Researchers discover treatment that suppresses liver cancer
Radiofrequency ablation and chemotherapy drug combine to extend survival in mouse model
Credit: Justin Kelley
Researchers from the University of Missouri School of Medicine have discovered a treatment combination that significantly reduces tumor growth and extends the life span of mice with liver cancer. This discovery provides a potentially new therapeutic approach to treating one of the leading causes of cancer-related death worldwide.
A cancer translational research team consisting of physicians, and basic scientists created an integrative therapy that combined minimally invasive radiofrequency ablation (RFA) with the chemotherapy drug sunitinib. Individually, each treatment has a modest effect in the treatment of liver cancer. The team hypothesized that pairing the two treatments would have a profound effect by activating an immune response to target and destroy liver cancer cells. That’s exactly what their research revealed.
“We treated tumor-bearing mice with sunitinib to suppress the cancer cells’ ability to evade detection by the immune system, then the RFA acted as a spark that ignited the anti-tumor immune response,” said principal investigator Guangfu Li, PhD, DVM, Department of Surgery and Department of Molecular Microbiology and Immunology.
The team tested this approach by dividing the mice into four groups: a control group, a group that received only sunitinib, a group that received only RFA, and a group that received both RFA and sunitinib. The researchers monitored tumor progression in each mouse via magnetic resonance imaging (MRI) over 10 weeks. They discovered the mice receiving combination therapy experienced significantly slowed tumor growth. The life span of the mice in the combination therapy group was significantly longer than all of the other groups.
“These results indicate that the sunitinib and RFA-integrated therapy functions as an effective therapeutic strategy that is superior to each individual therapy, significantly suppressing tumor growth and extending the lifetime of the treated mice,” said co-author Eric Kimchi, MD, MBA, Chief of Division of Surgical Oncology and General Surgery, and Medical Director of Ellis Fischel Cancer Center.
The team plans to expand their research to study the effectiveness of this combination therapy on companion dogs and eventually on humans.
“Development of an effective sunitinib and RFA combination therapy is an important contribution to the field of liver cancer treatment and can be quickly translated into clinical applications, as both sunitinib and RFA are FDA approved and are readily available cancer therapies,” said co-author Kevin F. Staveley-O’Carroll, MD, PhD, MBA, Chair, Department of Surgery, and Director of Ellis Fischel Cancer Center..

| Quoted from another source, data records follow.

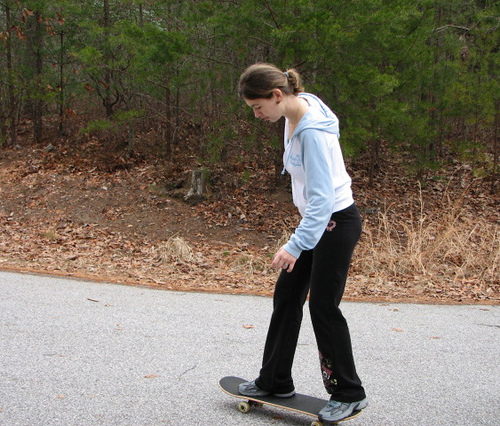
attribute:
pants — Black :
[253, 199, 372, 403]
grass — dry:
[0, 196, 496, 283]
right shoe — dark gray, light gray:
[235, 374, 294, 396]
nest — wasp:
[456, 37, 475, 72]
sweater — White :
[273, 90, 358, 262]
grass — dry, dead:
[350, 178, 499, 284]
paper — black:
[218, 377, 331, 414]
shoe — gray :
[235, 379, 299, 400]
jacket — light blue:
[278, 92, 355, 257]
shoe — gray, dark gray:
[239, 368, 294, 399]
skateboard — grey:
[219, 376, 361, 424]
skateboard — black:
[211, 365, 363, 409]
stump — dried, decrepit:
[172, 163, 209, 205]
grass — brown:
[371, 201, 497, 301]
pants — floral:
[228, 216, 402, 371]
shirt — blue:
[263, 87, 354, 257]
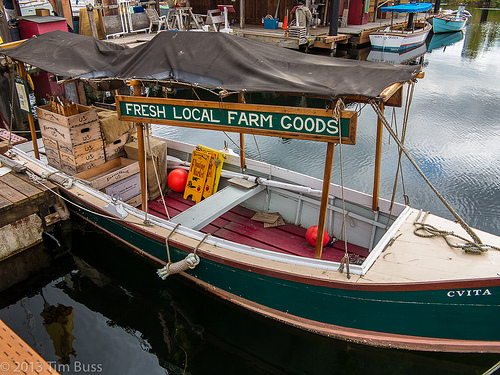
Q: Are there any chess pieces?
A: No, there are no chess pieces.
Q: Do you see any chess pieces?
A: No, there are no chess pieces.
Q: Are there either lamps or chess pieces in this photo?
A: No, there are no chess pieces or lamps.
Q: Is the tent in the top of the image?
A: Yes, the tent is in the top of the image.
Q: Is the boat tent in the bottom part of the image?
A: No, the tent is in the top of the image.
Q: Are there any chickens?
A: No, there are no chickens.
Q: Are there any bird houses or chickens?
A: No, there are no chickens or bird houses.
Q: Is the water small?
A: Yes, the water is small.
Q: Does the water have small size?
A: Yes, the water is small.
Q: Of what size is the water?
A: The water is small.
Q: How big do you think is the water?
A: The water is small.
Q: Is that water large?
A: No, the water is small.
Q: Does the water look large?
A: No, the water is small.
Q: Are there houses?
A: No, there are no houses.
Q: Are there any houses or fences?
A: No, there are no houses or fences.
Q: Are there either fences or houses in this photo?
A: No, there are no houses or fences.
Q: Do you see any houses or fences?
A: No, there are no houses or fences.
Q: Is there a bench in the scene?
A: Yes, there is a bench.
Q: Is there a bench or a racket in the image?
A: Yes, there is a bench.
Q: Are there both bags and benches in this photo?
A: No, there is a bench but no bags.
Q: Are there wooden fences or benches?
A: Yes, there is a wood bench.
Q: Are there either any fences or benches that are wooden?
A: Yes, the bench is wooden.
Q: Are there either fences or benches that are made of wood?
A: Yes, the bench is made of wood.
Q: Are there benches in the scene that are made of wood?
A: Yes, there is a bench that is made of wood.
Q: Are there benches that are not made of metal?
A: Yes, there is a bench that is made of wood.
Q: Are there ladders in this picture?
A: No, there are no ladders.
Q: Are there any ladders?
A: No, there are no ladders.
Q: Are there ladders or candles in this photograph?
A: No, there are no ladders or candles.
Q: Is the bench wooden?
A: Yes, the bench is wooden.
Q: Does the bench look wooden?
A: Yes, the bench is wooden.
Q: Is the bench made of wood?
A: Yes, the bench is made of wood.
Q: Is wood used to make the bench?
A: Yes, the bench is made of wood.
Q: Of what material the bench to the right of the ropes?
A: The bench is made of wood.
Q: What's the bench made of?
A: The bench is made of wood.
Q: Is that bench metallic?
A: No, the bench is wooden.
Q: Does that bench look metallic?
A: No, the bench is wooden.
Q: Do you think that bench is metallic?
A: No, the bench is wooden.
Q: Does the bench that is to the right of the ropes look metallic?
A: No, the bench is wooden.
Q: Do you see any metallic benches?
A: No, there is a bench but it is wooden.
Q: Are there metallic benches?
A: No, there is a bench but it is wooden.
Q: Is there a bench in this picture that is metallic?
A: No, there is a bench but it is wooden.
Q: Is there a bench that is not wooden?
A: No, there is a bench but it is wooden.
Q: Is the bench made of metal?
A: No, the bench is made of wood.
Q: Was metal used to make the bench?
A: No, the bench is made of wood.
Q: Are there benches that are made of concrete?
A: No, there is a bench but it is made of wood.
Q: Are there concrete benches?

In addition to Li, Staveley-O’Carroll and Kimchi, the study authors include fellow MU School of Medicine collaborators Xiaoqiang Qi, PhD, assistant research professor of surgery; Ming Yang, PhD, surgical postdoctoral fellow; Lixin Ma, PhD, associate professor of radiology; medical school student Madeline Sauer; Diego Avella, MD, and Jussuf Kaifi, MD, PhD, assistant professors of surgery; and Jeffrey Bryan, DVM, PhD, professor of oncology at the MU School of Veterinary Medicine also contributed to this research.

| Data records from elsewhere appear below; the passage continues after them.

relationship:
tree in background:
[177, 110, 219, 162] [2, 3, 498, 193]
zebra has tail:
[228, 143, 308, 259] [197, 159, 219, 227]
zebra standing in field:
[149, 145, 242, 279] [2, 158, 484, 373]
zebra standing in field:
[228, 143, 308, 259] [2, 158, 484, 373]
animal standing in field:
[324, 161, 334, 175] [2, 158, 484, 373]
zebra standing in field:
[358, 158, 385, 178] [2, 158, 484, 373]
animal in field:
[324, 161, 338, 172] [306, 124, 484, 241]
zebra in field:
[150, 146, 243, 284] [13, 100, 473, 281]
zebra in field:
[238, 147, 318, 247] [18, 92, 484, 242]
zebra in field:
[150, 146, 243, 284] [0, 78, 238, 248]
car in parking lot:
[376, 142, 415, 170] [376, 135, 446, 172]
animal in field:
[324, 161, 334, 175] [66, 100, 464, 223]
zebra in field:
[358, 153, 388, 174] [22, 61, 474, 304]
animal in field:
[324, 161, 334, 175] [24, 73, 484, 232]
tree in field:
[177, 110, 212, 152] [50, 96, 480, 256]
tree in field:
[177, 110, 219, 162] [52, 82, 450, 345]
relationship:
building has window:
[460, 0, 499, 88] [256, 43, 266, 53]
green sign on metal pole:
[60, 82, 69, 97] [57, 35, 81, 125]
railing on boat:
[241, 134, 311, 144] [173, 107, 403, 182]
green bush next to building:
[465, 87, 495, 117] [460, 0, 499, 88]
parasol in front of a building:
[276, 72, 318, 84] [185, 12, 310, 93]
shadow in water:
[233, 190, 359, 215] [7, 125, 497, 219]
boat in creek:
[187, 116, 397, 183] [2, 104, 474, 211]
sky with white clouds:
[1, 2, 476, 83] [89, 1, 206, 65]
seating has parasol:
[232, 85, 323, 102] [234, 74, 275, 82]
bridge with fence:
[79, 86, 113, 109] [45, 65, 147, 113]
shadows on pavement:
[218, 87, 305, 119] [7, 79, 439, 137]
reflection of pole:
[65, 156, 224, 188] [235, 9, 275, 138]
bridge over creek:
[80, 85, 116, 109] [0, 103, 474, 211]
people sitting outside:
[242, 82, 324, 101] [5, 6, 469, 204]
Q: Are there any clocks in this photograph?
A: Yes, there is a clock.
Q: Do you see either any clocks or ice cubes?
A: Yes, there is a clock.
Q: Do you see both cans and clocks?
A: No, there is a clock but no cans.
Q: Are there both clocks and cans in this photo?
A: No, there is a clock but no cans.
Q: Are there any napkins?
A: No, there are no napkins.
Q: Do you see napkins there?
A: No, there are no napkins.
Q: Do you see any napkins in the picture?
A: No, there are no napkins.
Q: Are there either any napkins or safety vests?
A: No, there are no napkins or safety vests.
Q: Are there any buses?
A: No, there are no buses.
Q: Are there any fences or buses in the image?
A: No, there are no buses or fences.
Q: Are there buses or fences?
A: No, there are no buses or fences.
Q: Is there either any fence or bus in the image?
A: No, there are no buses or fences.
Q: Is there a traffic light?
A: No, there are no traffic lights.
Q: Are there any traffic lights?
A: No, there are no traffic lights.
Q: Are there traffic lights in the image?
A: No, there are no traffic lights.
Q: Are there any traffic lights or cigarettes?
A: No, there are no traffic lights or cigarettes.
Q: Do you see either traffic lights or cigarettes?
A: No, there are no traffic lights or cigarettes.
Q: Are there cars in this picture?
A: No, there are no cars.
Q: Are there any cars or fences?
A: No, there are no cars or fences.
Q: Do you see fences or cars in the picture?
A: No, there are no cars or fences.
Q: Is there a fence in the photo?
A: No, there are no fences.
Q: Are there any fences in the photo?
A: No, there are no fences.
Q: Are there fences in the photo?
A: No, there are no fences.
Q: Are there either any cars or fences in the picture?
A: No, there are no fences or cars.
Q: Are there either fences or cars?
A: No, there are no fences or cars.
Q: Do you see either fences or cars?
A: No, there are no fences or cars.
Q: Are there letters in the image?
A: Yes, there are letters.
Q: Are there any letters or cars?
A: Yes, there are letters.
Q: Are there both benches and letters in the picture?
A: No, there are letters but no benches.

The study, “Synergizing sunitinib and radiofrequency ablation to treat hepatocellular cancer by triggering the antitumor immune response,” was recently published by the Journal for ImmunoTherapy of Cancer. Research reported in this publication was funded by a VA Merit Award and a NIH R01 Grant. The contents of this publication do not necessarily represent the official views of the funding agency.